Textblock>
So, nun habe ich mich -nach einiger Zeit des mitlesens- ebenfalls dazu entschlossen hierzu meine bescheidene Meinung zu äußern.
Zunächst möchte ich sagen:
Etwas zu erschaffen ist erstmal immer gut. Aber...und in deinem Fall, ist das ein wirklich, wirklich großes aber, man sollte sich überlegen für welches Publikum man etwas erschafft.
Nehmen wir als kleines Beispiel doch einfach mal die Notizen in der Schule, welche sich jeder hier anwesende zweifellos schon einmal gemacht hat. Wenn ich anfange, mir etwas von der Tafel abzuschreiben überlege ich mir:
Muss nur ich das lesen können?
Sofern ich dies bejahen kann, kritzle ich mit einer mordsmäßigen Sauklaue drauflos und schere mich weder um Gliederung noch um sonstwas.
Sollte ich diese Notizen aber meinem/meiner besten Freund/besten Freundin geben da sie an diesem Tag krank war und sich so auf dem laufenden halten kann, notiere ich anders. Ganz anders.
Ich achte auf die Grammatik, das Schriftbild und all den Kram der mir, wenn der Aufschrieb nur für mich dient, herzlich egal ist.
Ebenso ist es mit deinen Kurzgeschichten. Ich muss sagen...was Themis sagt, hat Hand und Fuß. Diese Geschichte kommen mir allerdings, ebenso wie einige ihrer Protagonisten, teilweise grammatikalisch sowie inhaltlich reichlich amputiert vor, wenn du verstehst was ich meine.
Insofern sehe ich das wie Eventer. Man sollte sich überlegen wer die Dinge, die man so verfasst, am Ende lesen wird. Aber da es dir (ja, ich habe deine Geschichten gelesen!) reichlich egal zu sein scheint, wie die Kritik zu deinen Werken ausfällt, ist das für mich ein Beweis dafür, dass du dich gar nicht ändern willst.

Aufgabe A>
Welche Aspekte nennt der Beitrag zu den Kurzgeschichten ausdrücklich als solche, um die sich der Schreiber bei Mitschriften nur für sich nicht kümmert oder auf die er bei Mitschriften für andere achtet? Zähle sie in der Reihenfolge ihres Auftretens auf.
Aufgabe B>
Führe den Beitrag zu den Kurzgeschichten nach seinem letzten Satz weiter.

Bereitgestellte Daten>
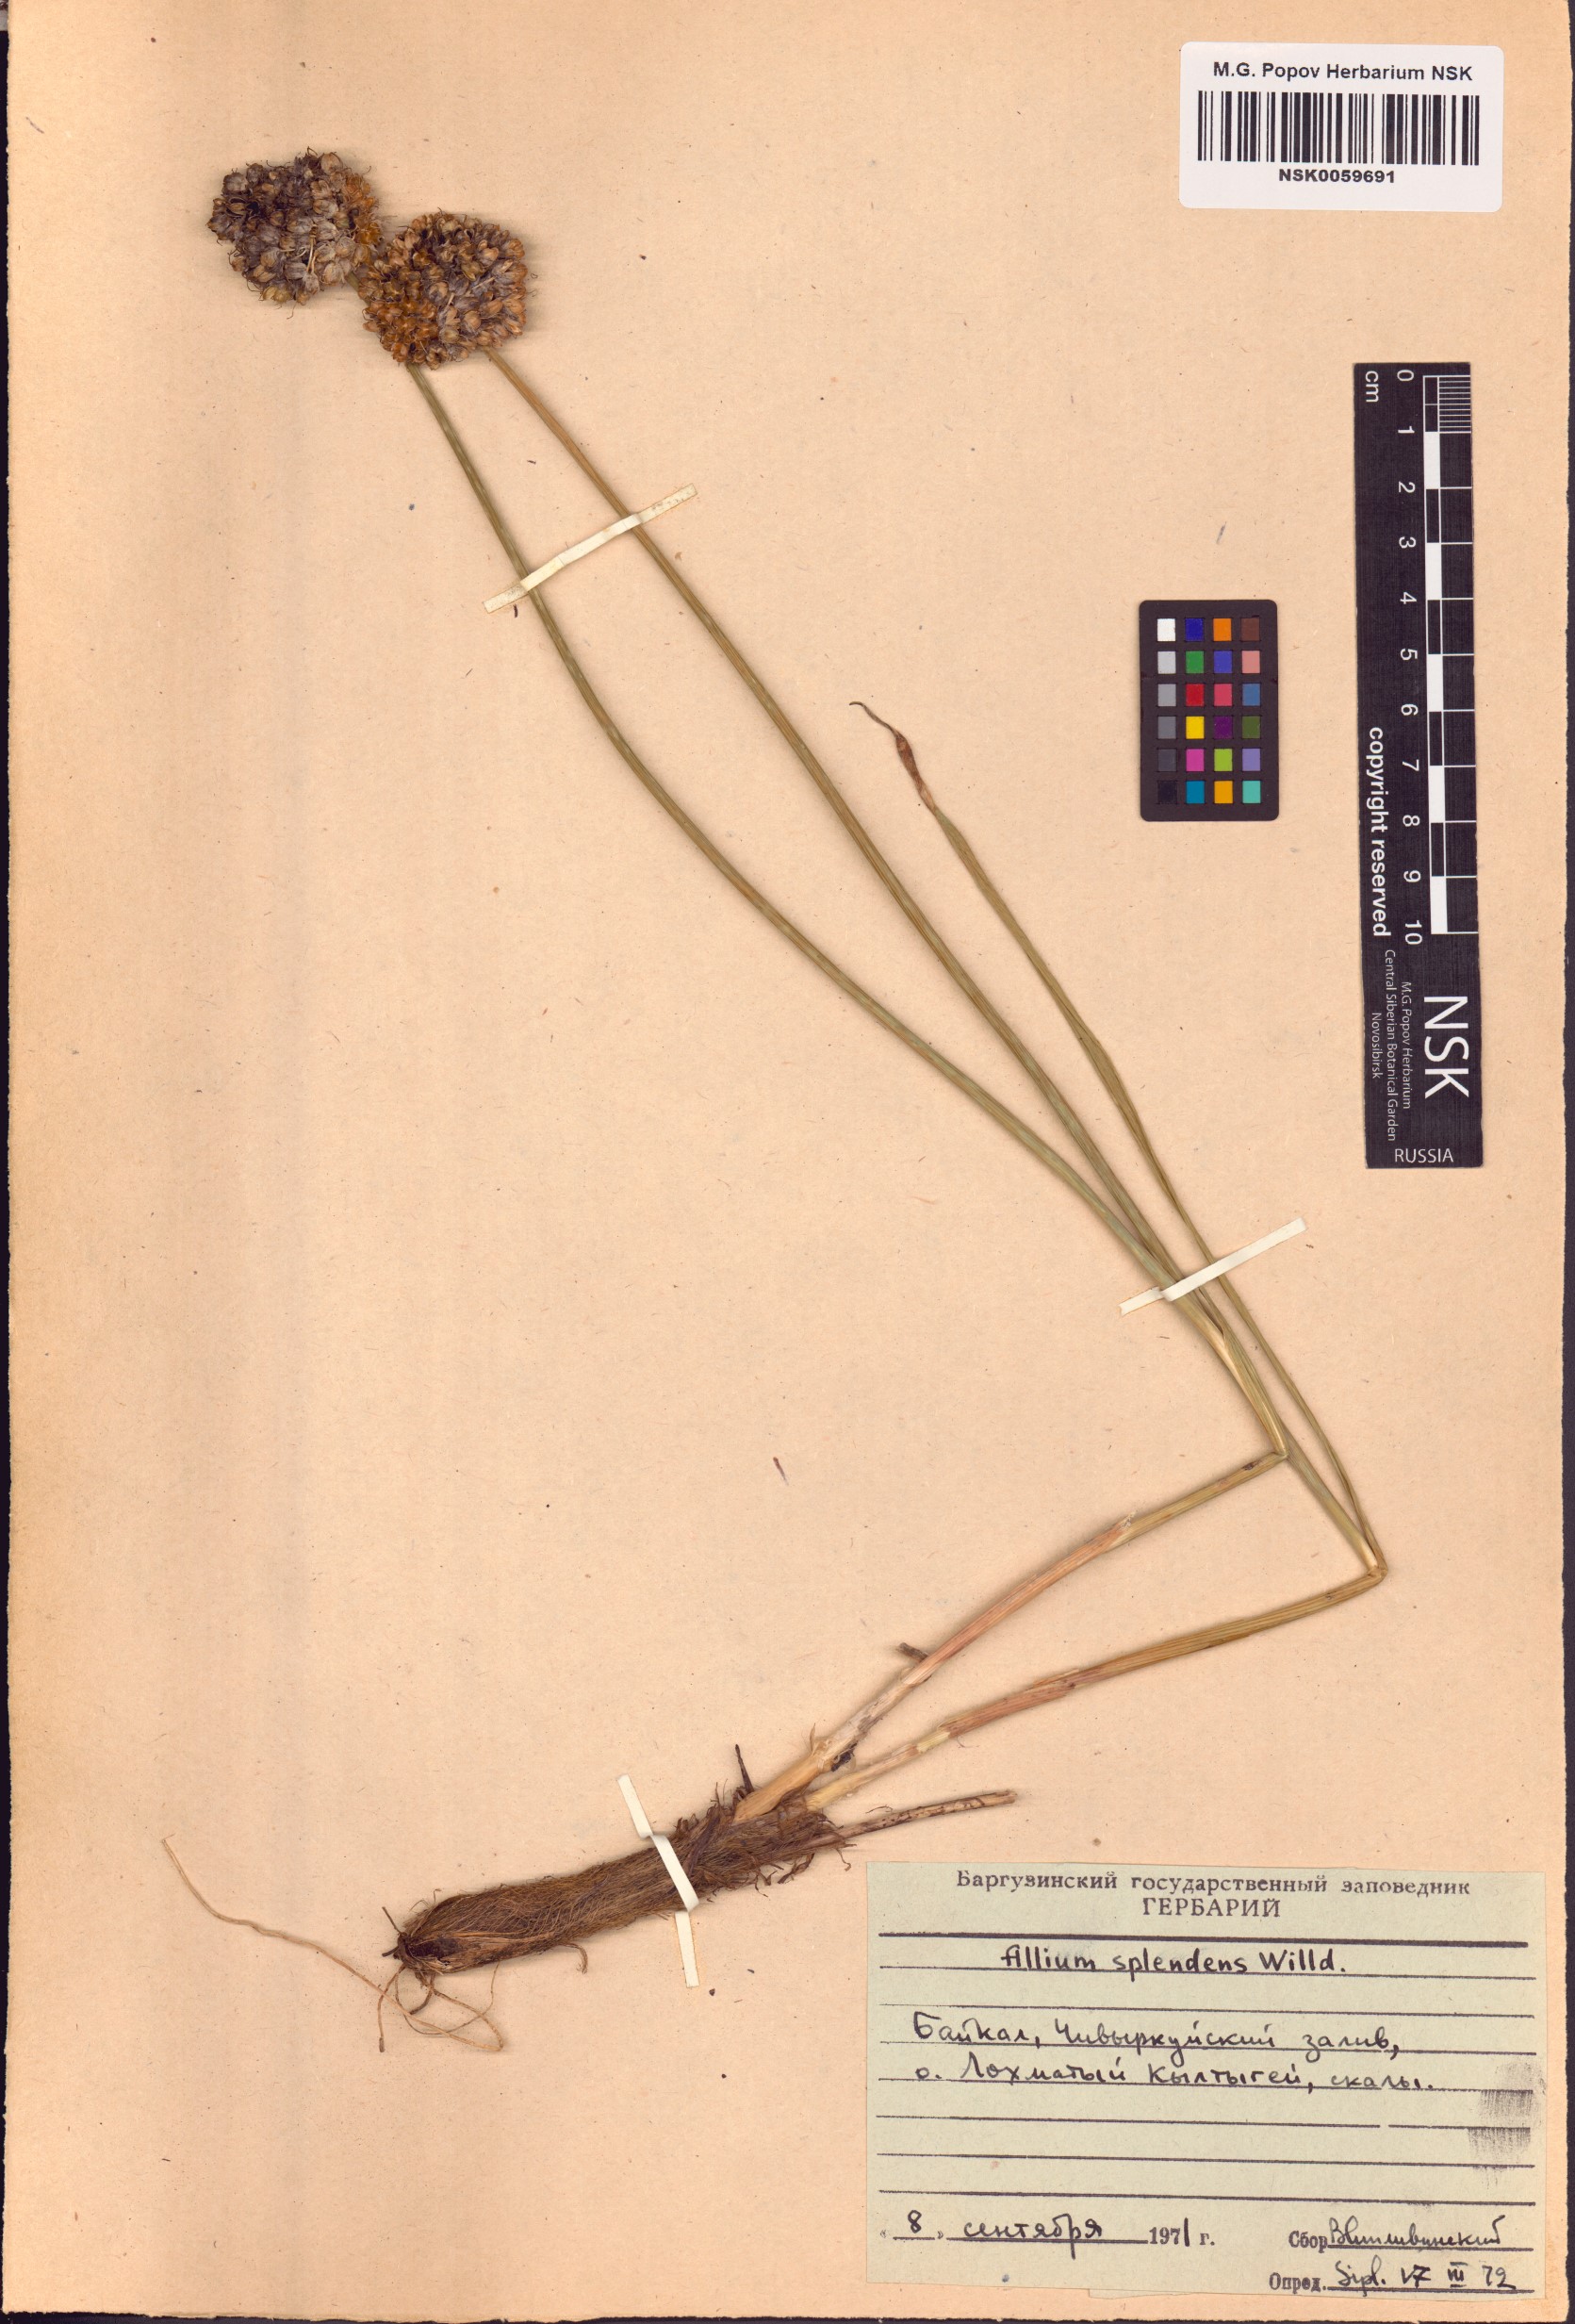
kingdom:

Antwortfeld A>
Gliederung, Grammatik, Schriftbild

Antwortfeld B>
Schon bei deinen "Romanen" hat man dir oft genug gesagt, dass deine Rechtschreibung wirklich sehr zu wünschen übrig lässt und bereits bei selbigen war deine Antwort stets dieselbe: Ja, ich versuche mich zu verbessern.
Allerdings kommt es mir, aufgrund der Zeit die inzwischen verstrichen ist, ganz so vor, als hättest du diesen Vorsatz in deine "Vorsätze-die-ich-niemals-einhalten-werde-Kiste" gepackt und diese gut verborgen hinter etlichen Manuskripten zweifellos großartiger Romane in deinem Keller versteckt.
Aber...wie dem auch sei. Der langen Rede kurzer Sinn:
Wenn man etwas veröffentlicht sollte man stets darauf bedacht sein, welche Reaktion man damit erreichen möchte. Und wenn ich deine Geschichten so lese, wird mir recht schnell klar, welche Reaktion du damit anstrebst.
In diesem Sinne: Lies mehr dann wird deine Schreibe besser.